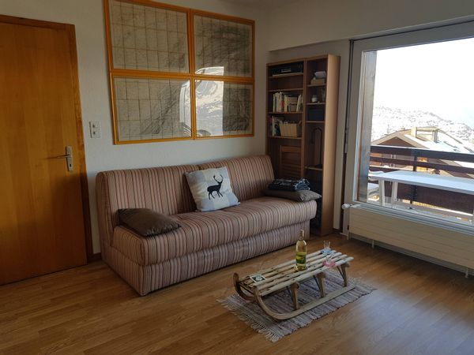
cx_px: 237
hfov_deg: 67.3
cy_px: 178
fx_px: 356
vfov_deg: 53.1
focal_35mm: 26
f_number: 1.7
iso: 40
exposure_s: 1/302
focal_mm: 4.3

---------------

* THE TASK *
In the copy, include each entry exactly as written and none of the pictures.

* FINISHED TASK *
cx_px: 237
hfov_deg: 67.3
cy_px: 178
fx_px: 356
vfov_deg: 53.1
focal_35mm: 26
f_number: 1.7
iso: 40
exposure_s: 1/302
focal_mm: 4.3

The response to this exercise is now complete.